No passado mês de novembro de 2024 foi noticiada a criação de um LLM (large language model) português, mais propriamente designado por Amália.
Não pretendo discutir a opção do governo português por esse investimento, muito embora tal pudesse ser pertinente, tendo em conta a aposta que o Estado e a FCT têm feito no financiamento de ambientes de investigação "não-académicos", algo que tem preocupado cientistas, dadas as consequências que tais opções poderão produzir na sustentação de uma ciência de base, não aplicada e não necessariamente aplicável. Porém, relativamente a esta relação ciência-indústria, Susana Peralta escreveu com muita precisão e discernimento no seu artigo de 22/11/2024.
Como linguista, interessa-me sobretudo discutir um argumento evocado por Luís Aguiar-Conraria a 21/11/2024 no Expresso: a ideia de que o ‘Amália’, ao centrar-se no Português de Portugal, constitui uma prova do falhanço do acordo ortográfico de 1990 (AO90) na unificação das várias variedades do Português.
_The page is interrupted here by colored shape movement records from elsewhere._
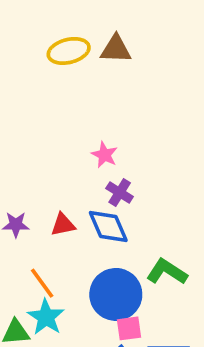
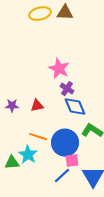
pink star: (104, 155) -> (59, 69), size x1.5
blue diamond: (108, 227) -> (75, 107), moved
orange line: (42, 283) -> (38, 137), moved, turned -36

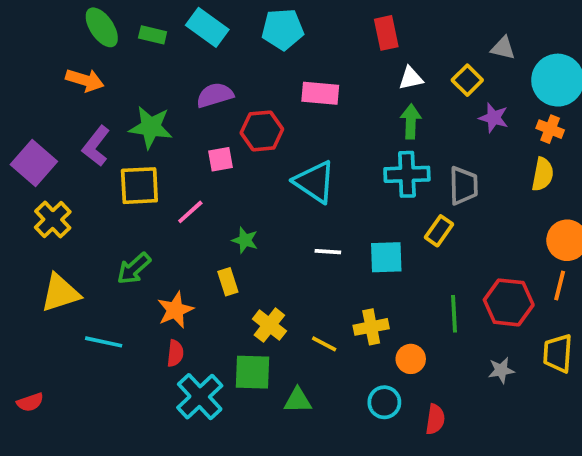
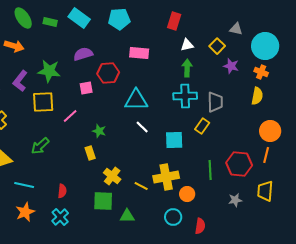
red rectangle: (386, 33) -> (174, 21), turned 30
cyan triangle: (315, 182) -> (136, 100), turned -35
white line: (328, 252) -> (142, 127), moved, turned 40
orange star: (175, 310) -> (25, 212), moved
yellow cross: (371, 327) -> (166, 177), size x1.4
cyan cross: (200, 397) -> (60, 217), moved, size x0.7

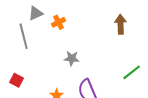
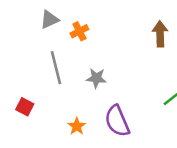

Curiosamente, a propósito de outro artigo desse mesmo semanário, reacendeu-se uma antiga discussão sobre o AO90 no jornal PÚBLICO durante o passado mês de dezembro.
Ora, como dever profissional, entendo valer a pena intervir com algumas considerações.
Comecemos por lembrar que a ortografia é uma convenção gráfica para o registo escrito de uma língua, não correspondendo sequer ao que podemos designar como a modalidade escrita da língua. Esta última é, de facto, complexa. Aproxima-se mais ou menos da oralidade consoante o ponto em que se localiza nesse famoso continuum tipológico de práticas textuais. Já a ortografia entra apenas como uma forma de notação de certas práticas textuais. Nenhum AO corresponde, por isso, à língua, tal como a notação musical ocidental não corresponde à música efetivamente criada.
Há vários exemplos de línguas distintas que partilham um mesmo AO. O Alemão, que assume variedades diferentes em vários países, sempre grafadas sob o mesmo AO. O mandarim e o japonês que partilham, em parte, o mesmo sistema logográfico de escrita, sendo línguas com caraterísticas gramaticais totalmente diferentes. Com o mesmo alfabeto latino encontramos ortografias que prezam mais a correspondência letra-som (ex.: em Português, ‘água’) e ortografias em que essa correspondência não é tão unívoca (ex.: em Francês, ‘eau’ em que várias letras grafam um só som).
Ainda assim, num aspeto críticos do AO90 terão razão: as línguas não se aproximam mais ou menos por partilharem um acordo ortográfico. E, por isso, voltemos agora ao argumento relativo ao Amália como prova do falhanço do AO90.
Não parece ser possível aceitar tal argumento, uma vez que um AO não tem influência direta na língua, na relação que, do ponto de vista linguístico, as variedades mantêm entre si, muito menos no processamento que dá origem aos respetivos LLMs. O argumento inverso também não seria viável: não teríamos mais material linguístico disponível para um LLM se o AO90 não existisse, uma vez que o processamento da linguagem natural não depende da ortografia, mas sim do conhecimento que o processador tem sobre o funcionamento das línguas nas suas modalidades oral e escrita e que lhe chega, antes de mais, pela Linguística.
Projetos como o Amália terão, pelo menos, uma vantagem: aumentam a visibilidade do Português como língua de ciência, o que certamente terá implicações positivas na defesa do caráter pluricêntrico deste idioma. Dadas as debilidades de Portugal em termos de Linguística Computacional, tais projetos não deixam de suscitar também algum entusiasmo ao pensarmos no retorno expectável não só para a própria, como para outras áreas de interface.
Um AO subentende certamente uma estratégia política. Nesse ponto, o AO90 pode ter falhado. Porém, de mais não se trata do que uma convenção estabelecida para o registo gráfico de uma língua. Pelo contrário, o investimento e a valorização das línguas dá-se quando lhes entregamos mais força, lhes proporcionamos mais falantes e contextos de comunicação. Quando descrevemos a sua estrutura gramatical, funcionamento e usos. À entrada em 2025, seria insensato ignorar que um LLM é uma forma de visibilidade e reconhecimento linguístico. As e os linguistas não deverão, por isso, escusar-se de reivindicar uma palavra neste tipo de ferramentas, uma vez que a explicação da linguagem humana e das línguas naturais é, afinal, a definição do nosso trabalho.